* What to do: All of the data below is to be repeated exactly, except for the pictures.

--- Data supplied Enclosed Below ---

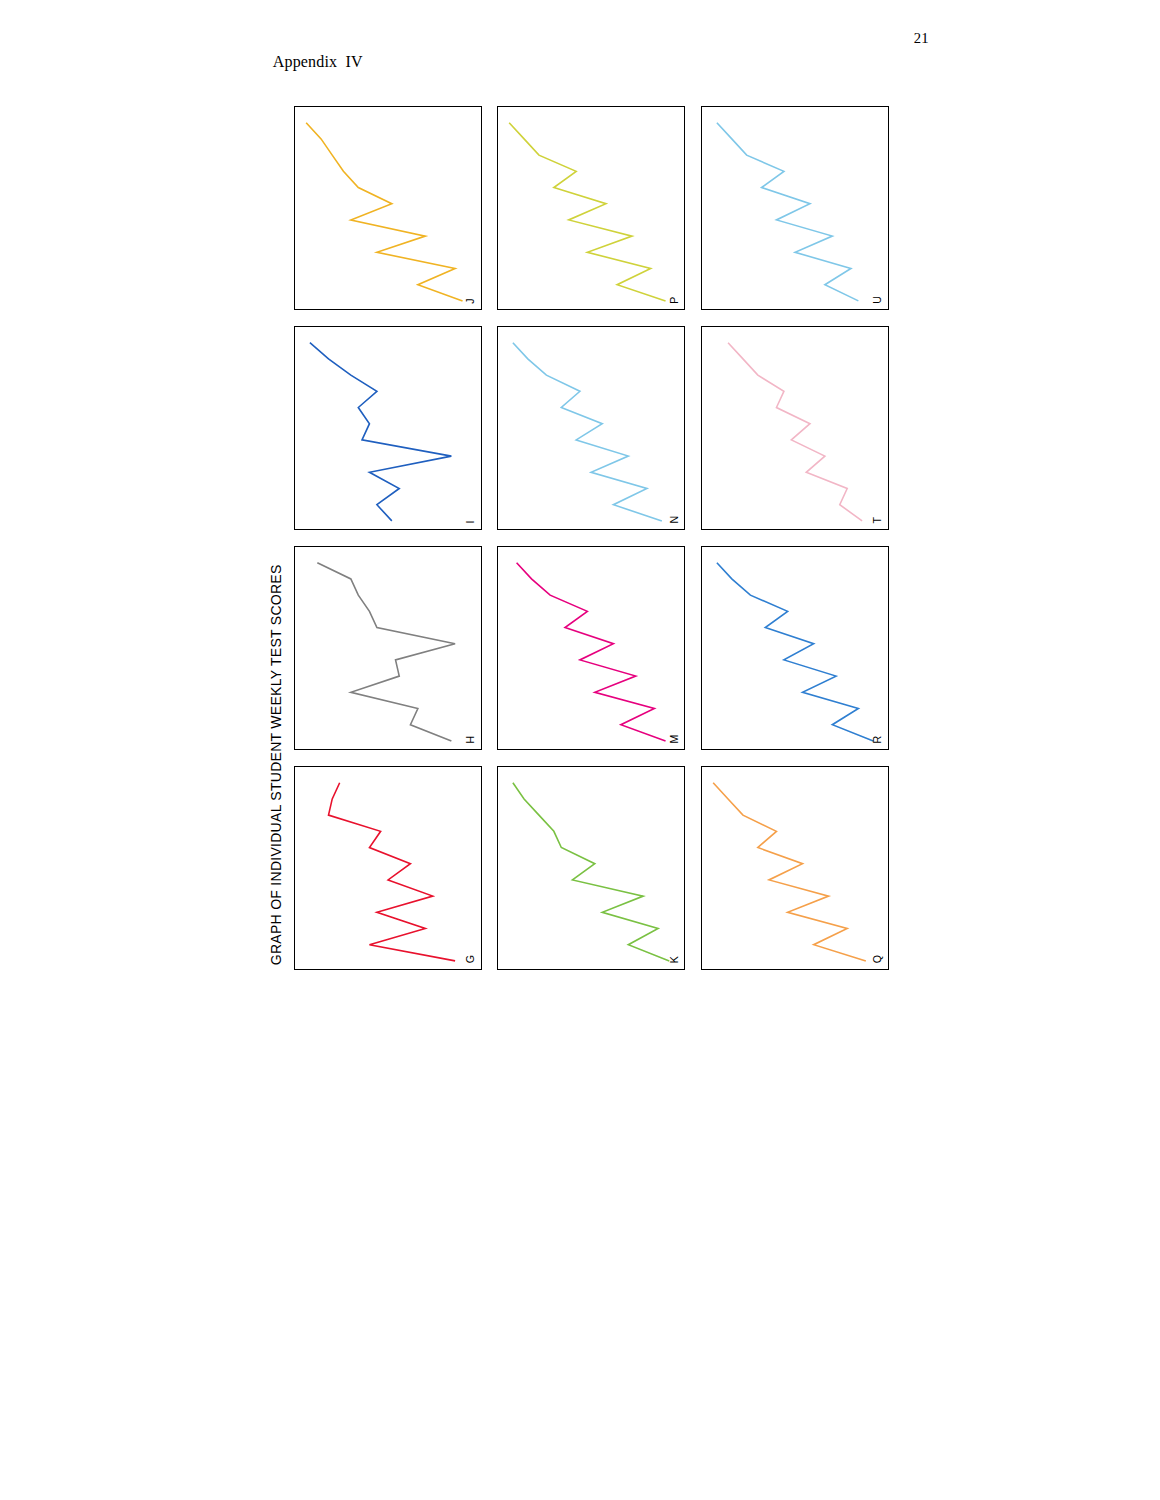21
Appendix IV
GRAPH OF INDIVIDUAL STUDENT WEEKLY TEST SCORES
G
H
I
J
K
M
N
P
Q
R
T
U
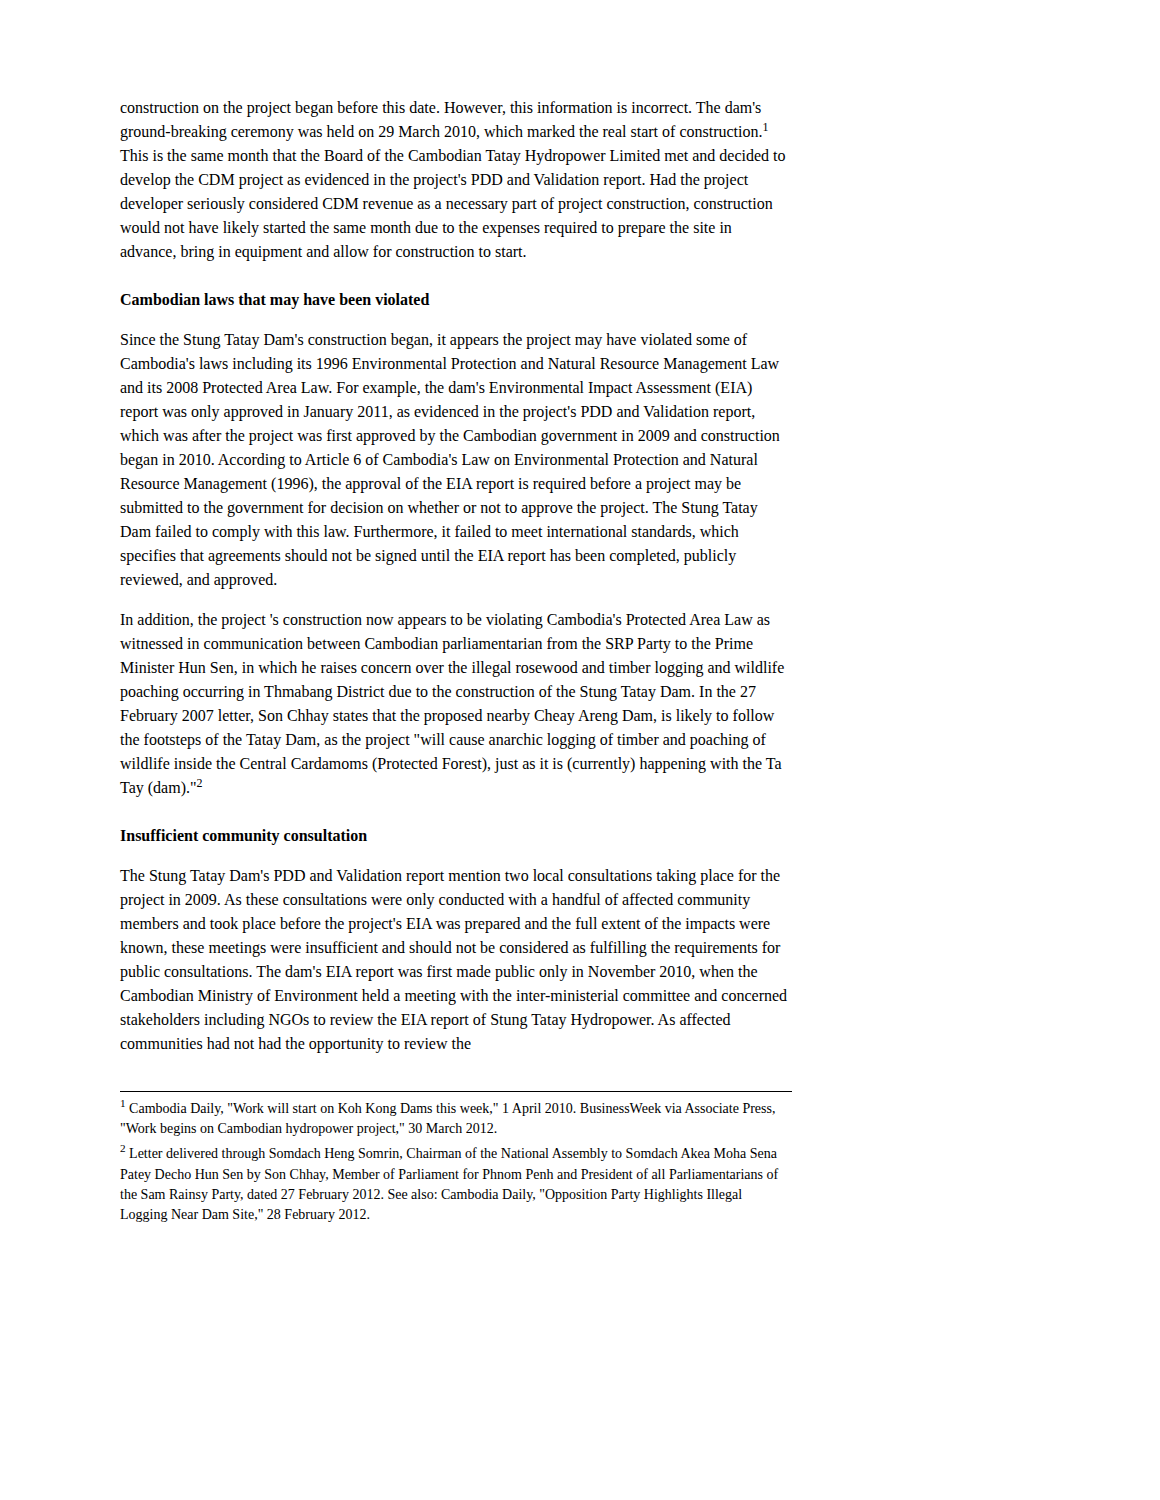construction on the project began before this date. However, this information is incorrect. The dam's ground-breaking ceremony was held on 29 March 2010, which marked the real start of construction.1 This is the same month that the Board of the Cambodian Tatay Hydropower Limited met and decided to develop the CDM project as evidenced in the project's PDD and Validation report. Had the project developer seriously considered CDM revenue as a necessary part of project construction, construction would not have likely started the same month due to the expenses required to prepare the site in advance, bring in equipment and allow for construction to start.
Cambodian laws that may have been violated
Since the Stung Tatay Dam's construction began, it appears the project may have violated some of Cambodia's laws including its 1996 Environmental Protection and Natural Resource Management Law and its 2008 Protected Area Law. For example, the dam's Environmental Impact Assessment (EIA) report was only approved in January 2011, as evidenced in the project's PDD and Validation report, which was after the project was first approved by the Cambodian government in 2009 and construction began in 2010. According to Article 6 of Cambodia's Law on Environmental Protection and Natural Resource Management (1996), the approval of the EIA report is required before a project may be submitted to the government for decision on whether or not to approve the project. The Stung Tatay Dam failed to comply with this law. Furthermore, it failed to meet international standards, which specifies that agreements should not be signed until the EIA report has been completed, publicly reviewed, and approved.
In addition, the project 's construction now appears to be violating Cambodia's Protected Area Law as witnessed in communication between Cambodian parliamentarian from the SRP Party to the Prime Minister Hun Sen, in which he raises concern over the illegal rosewood and timber logging and wildlife poaching occurring in Thmabang District due to the construction of the Stung Tatay Dam. In the 27 February 2007 letter, Son Chhay states that the proposed nearby Cheay Areng Dam, is likely to follow the footsteps of the Tatay Dam, as the project "will cause anarchic logging of timber and poaching of wildlife inside the Central Cardamoms (Protected Forest), just as it is (currently) happening with the Ta Tay (dam)."2
Insufficient community consultation
The Stung Tatay Dam's PDD and Validation report mention two local consultations taking place for the project in 2009. As these consultations were only conducted with a handful of affected community members and took place before the project's EIA was prepared and the full extent of the impacts were known, these meetings were insufficient and should not be considered as fulfilling the requirements for public consultations. The dam's EIA report was first made public only in November 2010, when the Cambodian Ministry of Environment held a meeting with the inter-ministerial committee and concerned stakeholders including NGOs to review the EIA report of Stung Tatay Hydropower. As affected communities had not had the opportunity to review the
1 Cambodia Daily, "Work will start on Koh Kong Dams this week," 1 April 2010. BusinessWeek via Associate Press, "Work begins on Cambodian hydropower project," 30 March 2012.
2 Letter delivered through Somdach Heng Somrin, Chairman of the National Assembly to Somdach Akea Moha Sena Patey Decho Hun Sen by Son Chhay, Member of Parliament for Phnom Penh and President of all Parliamentarians of the Sam Rainsy Party, dated 27 February 2012. See also: Cambodia Daily, "Opposition Party Highlights Illegal Logging Near Dam Site," 28 February 2012.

--- End of Enclosed Data supplied ---

* Exercise response:
21
Appendix IV
GRAPH OF INDIVIDUAL STUDENT WEEKLY TEST SCORES
G
H
I
J
K
M
N
P
Q
R
T
U
construction on the project began before this date. However, this information is incorrect. The dam's ground-breaking ceremony was held on 29 March 2010, which marked the real start of construction.1 This is the same month that the Board of the Cambodian Tatay Hydropower Limited met and decided to develop the CDM project as evidenced in the project's PDD and Validation report. Had the project developer seriously considered CDM revenue as a necessary part of project construction, construction would not have likely started the same month due to the expenses required to prepare the site in advance, bring in equipment and allow for construction to start.
Cambodian laws that may have been violated
Since the Stung Tatay Dam's construction began, it appears the project may have violated some of Cambodia's laws including its 1996 Environmental Protection and Natural Resource Management Law and its 2008 Protected Area Law. For example, the dam's Environmental Impact Assessment (EIA) report was only approved in January 2011, as evidenced in the project's PDD and Validation report, which was after the project was first approved by the Cambodian government in 2009 and construction began in 2010. According to Article 6 of Cambodia's Law on Environmental Protection and Natural Resource Management (1996), the approval of the EIA report is required before a project may be submitted to the government for decision on whether or not to approve the project. The Stung Tatay Dam failed to comply with this law. Furthermore, it failed to meet international standards, which specifies that agreements should not be signed until the EIA report has been completed, publicly reviewed, and approved.
In addition, the project 's construction now appears to be violating Cambodia's Protected Area Law as witnessed in communication between Cambodian parliamentarian from the SRP Party to the Prime Minister Hun Sen, in which he raises concern over the illegal rosewood and timber logging and wildlife poaching occurring in Thmabang District due to the construction of the Stung Tatay Dam. In the 27 February 2007 letter, Son Chhay states that the proposed nearby Cheay Areng Dam, is likely to follow the footsteps of the Tatay Dam, as the project "will cause anarchic logging of timber and poaching of wildlife inside the Central Cardamoms (Protected Forest), just as it is (currently) happening with the Ta Tay (dam)."2
Insufficient community consultation
The Stung Tatay Dam's PDD and Validation report mention two local consultations taking place for the project in 2009. As these consultations were only conducted with a handful of affected community members and took place before the project's EIA was prepared and the full extent of the impacts were known, these meetings were insufficient and should not be considered as fulfilling the requirements for public consultations. The dam's EIA report was first made public only in November 2010, when the Cambodian Ministry of Environment held a meeting with the inter-ministerial committee and concerned stakeholders including NGOs to review the EIA report of Stung Tatay Hydropower. As affected communities had not had the opportunity to review the
1 Cambodia Daily, "Work will start on Koh Kong Dams this week," 1 April 2010. BusinessWeek via Associate Press, "Work begins on Cambodian hydropower project," 30 March 2012.
2 Letter delivered through Somdach Heng Somrin, Chairman of the National Assembly to Somdach Akea Moha Sena Patey Decho Hun Sen by Son Chhay, Member of Parliament for Phnom Penh and President of all Parliamentarians of the Sam Rainsy Party, dated 27 February 2012. See also: Cambodia Daily, "Opposition Party Highlights Illegal Logging Near Dam Site," 28 February 2012.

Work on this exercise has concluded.